(PROBLEM TO WORK ON) How many lines of the material below contain the string "track"? Case counts; reply with the number alone.

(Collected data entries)
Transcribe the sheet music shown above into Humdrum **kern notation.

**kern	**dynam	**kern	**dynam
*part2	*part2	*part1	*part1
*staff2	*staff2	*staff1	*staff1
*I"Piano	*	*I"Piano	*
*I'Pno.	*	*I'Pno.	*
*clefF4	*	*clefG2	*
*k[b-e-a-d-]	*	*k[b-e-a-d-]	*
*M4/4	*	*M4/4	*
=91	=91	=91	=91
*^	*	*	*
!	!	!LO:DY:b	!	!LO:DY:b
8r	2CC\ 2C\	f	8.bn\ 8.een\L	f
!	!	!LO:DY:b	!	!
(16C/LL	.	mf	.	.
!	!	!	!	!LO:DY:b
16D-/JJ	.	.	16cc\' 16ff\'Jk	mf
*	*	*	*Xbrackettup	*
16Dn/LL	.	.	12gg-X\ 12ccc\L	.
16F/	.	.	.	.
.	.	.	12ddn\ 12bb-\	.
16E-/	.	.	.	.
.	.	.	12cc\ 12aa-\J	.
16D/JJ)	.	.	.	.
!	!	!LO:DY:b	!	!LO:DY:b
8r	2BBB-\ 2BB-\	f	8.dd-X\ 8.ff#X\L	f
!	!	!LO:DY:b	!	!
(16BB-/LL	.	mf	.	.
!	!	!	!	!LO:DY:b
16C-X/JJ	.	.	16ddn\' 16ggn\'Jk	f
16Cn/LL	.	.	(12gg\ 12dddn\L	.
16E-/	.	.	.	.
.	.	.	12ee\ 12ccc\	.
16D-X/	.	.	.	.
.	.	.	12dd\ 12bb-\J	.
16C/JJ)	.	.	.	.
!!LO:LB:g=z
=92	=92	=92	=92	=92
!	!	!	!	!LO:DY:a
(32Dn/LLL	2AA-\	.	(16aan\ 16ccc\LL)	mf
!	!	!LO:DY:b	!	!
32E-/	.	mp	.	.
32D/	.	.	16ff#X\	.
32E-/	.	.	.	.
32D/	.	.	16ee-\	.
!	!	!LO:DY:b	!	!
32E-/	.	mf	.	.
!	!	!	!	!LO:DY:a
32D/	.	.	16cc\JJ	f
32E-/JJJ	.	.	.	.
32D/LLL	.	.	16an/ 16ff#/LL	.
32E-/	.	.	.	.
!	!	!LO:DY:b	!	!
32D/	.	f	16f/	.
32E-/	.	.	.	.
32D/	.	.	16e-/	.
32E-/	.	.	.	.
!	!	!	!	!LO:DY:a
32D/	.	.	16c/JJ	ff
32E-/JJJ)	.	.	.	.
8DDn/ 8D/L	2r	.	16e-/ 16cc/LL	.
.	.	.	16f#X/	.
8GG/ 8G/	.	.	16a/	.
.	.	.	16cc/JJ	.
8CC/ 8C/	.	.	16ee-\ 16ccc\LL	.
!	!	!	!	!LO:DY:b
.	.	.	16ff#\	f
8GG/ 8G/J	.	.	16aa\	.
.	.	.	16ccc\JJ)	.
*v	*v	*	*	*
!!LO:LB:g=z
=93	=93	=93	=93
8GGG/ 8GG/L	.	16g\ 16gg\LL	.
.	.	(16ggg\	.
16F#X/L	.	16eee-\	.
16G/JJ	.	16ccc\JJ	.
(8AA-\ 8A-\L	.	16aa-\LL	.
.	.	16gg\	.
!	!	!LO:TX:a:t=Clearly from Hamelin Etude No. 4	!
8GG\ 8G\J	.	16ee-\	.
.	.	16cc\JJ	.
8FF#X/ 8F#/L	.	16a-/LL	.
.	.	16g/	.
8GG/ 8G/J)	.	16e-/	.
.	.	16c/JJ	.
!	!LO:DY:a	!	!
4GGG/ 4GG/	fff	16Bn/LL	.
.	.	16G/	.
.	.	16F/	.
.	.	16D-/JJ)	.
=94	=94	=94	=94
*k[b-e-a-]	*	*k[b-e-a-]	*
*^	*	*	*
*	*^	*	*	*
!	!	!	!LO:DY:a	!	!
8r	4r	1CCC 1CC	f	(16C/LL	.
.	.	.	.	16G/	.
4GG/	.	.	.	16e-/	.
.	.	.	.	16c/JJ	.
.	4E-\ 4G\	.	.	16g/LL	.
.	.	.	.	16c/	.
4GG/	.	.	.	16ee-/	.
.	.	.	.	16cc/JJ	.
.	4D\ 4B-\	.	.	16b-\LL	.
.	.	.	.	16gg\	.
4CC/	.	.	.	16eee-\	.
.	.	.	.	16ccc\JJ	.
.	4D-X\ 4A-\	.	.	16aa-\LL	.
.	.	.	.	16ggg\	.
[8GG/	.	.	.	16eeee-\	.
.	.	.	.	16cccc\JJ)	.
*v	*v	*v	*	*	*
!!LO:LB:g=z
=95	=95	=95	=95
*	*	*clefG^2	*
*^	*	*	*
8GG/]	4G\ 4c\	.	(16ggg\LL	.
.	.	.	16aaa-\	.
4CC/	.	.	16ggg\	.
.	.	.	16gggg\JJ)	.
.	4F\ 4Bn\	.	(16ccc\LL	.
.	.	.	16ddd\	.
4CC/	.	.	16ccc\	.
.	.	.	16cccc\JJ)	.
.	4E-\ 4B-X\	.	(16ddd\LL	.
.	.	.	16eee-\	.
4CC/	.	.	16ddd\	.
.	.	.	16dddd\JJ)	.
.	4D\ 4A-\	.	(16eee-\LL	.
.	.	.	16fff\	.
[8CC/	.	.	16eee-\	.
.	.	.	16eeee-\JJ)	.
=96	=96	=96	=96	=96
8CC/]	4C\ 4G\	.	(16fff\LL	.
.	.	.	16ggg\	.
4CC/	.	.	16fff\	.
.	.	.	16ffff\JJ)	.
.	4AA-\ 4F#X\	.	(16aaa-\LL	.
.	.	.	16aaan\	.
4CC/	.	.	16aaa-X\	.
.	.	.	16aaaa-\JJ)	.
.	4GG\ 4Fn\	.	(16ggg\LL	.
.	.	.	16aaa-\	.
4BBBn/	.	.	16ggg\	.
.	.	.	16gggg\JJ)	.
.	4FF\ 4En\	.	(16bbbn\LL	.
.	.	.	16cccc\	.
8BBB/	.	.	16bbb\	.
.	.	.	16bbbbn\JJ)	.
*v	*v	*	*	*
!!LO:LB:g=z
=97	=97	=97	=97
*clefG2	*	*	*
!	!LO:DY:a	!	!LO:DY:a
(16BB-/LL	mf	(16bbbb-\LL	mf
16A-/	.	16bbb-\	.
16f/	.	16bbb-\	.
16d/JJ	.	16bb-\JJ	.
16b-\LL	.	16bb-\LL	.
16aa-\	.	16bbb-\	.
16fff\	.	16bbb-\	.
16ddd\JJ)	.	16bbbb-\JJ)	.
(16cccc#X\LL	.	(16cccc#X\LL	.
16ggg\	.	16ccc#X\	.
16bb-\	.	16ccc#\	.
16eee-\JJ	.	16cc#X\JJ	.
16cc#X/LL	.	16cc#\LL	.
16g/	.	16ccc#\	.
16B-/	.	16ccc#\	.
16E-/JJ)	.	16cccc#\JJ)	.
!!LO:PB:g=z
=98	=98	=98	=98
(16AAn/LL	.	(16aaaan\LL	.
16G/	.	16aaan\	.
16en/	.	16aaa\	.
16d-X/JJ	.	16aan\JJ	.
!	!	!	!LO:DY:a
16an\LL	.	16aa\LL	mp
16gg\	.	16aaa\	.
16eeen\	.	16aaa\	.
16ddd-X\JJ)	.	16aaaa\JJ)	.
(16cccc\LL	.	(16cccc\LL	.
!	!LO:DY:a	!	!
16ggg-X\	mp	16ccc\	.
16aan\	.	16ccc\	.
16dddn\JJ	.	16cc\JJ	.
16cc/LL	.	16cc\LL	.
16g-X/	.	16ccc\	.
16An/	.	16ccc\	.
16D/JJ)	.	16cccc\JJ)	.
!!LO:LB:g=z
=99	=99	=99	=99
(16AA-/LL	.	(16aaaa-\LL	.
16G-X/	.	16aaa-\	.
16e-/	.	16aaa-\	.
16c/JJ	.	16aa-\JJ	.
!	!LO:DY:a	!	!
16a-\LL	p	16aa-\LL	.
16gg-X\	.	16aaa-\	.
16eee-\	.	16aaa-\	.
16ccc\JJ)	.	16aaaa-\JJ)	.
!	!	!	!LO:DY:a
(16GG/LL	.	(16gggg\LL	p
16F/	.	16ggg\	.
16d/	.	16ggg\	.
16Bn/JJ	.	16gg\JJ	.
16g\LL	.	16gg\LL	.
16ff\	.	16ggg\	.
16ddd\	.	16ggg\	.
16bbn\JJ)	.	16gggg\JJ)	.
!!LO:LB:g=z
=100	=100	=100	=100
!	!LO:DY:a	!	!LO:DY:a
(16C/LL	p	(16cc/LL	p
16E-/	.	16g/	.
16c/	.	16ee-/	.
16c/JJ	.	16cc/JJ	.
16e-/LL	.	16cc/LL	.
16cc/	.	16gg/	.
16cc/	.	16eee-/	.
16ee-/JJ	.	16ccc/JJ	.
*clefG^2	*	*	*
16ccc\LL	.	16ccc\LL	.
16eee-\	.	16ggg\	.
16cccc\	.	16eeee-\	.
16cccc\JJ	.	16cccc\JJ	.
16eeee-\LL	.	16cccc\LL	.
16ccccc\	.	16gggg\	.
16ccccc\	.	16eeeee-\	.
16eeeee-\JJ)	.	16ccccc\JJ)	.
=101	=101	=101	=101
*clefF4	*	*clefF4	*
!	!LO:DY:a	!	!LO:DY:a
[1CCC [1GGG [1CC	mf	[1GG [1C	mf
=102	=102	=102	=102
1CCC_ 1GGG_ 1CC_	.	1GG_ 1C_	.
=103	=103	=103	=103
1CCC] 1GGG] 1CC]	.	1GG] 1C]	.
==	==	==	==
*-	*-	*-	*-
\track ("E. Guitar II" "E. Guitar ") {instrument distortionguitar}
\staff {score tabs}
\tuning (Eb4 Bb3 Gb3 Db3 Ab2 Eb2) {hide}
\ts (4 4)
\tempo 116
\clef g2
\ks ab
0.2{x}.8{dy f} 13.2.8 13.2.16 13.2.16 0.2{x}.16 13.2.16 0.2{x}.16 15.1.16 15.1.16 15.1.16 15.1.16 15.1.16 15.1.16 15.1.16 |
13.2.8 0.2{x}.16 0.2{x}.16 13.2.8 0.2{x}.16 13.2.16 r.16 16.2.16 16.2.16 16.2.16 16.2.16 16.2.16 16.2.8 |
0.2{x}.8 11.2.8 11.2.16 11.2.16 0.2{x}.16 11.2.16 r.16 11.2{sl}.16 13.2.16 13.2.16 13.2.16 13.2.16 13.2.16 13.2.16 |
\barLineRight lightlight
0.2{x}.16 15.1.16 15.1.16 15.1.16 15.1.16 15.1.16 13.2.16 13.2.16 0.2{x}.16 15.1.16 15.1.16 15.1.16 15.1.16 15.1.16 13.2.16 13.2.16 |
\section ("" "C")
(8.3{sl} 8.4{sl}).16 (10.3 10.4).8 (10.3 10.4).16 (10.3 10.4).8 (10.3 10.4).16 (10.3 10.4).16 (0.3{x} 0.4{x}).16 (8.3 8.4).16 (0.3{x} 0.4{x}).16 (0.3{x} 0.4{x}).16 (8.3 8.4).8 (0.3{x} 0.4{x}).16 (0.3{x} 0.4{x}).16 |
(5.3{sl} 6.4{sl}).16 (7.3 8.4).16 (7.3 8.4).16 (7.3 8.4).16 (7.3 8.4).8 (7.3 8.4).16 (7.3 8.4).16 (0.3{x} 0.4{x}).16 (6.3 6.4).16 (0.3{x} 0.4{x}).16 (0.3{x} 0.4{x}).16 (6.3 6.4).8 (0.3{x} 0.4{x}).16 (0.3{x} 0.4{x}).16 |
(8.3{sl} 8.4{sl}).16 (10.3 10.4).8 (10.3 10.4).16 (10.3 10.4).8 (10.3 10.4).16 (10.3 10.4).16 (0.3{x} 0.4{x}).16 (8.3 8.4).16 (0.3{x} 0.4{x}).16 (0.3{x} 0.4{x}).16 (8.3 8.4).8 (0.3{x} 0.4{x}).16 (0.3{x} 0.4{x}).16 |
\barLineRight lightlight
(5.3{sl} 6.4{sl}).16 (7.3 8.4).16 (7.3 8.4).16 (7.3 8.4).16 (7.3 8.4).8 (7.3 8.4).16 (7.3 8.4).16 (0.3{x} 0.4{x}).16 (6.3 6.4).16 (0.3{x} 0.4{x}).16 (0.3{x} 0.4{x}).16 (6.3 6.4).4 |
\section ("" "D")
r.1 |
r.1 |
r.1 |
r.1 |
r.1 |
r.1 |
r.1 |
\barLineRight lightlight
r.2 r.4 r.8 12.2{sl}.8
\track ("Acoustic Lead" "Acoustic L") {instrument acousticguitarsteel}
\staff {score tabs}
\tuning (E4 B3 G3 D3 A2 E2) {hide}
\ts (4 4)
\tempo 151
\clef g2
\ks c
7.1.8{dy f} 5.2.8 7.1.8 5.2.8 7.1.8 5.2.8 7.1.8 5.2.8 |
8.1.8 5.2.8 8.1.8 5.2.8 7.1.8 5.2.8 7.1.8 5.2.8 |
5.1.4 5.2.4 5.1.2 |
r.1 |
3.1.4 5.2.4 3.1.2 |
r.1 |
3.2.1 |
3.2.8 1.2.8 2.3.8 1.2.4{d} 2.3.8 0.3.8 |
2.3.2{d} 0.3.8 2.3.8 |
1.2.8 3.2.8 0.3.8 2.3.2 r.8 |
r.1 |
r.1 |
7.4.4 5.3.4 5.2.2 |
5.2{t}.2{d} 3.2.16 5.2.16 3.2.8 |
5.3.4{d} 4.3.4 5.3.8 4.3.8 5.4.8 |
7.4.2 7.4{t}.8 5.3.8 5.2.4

(SOLVED PROBLEM) 2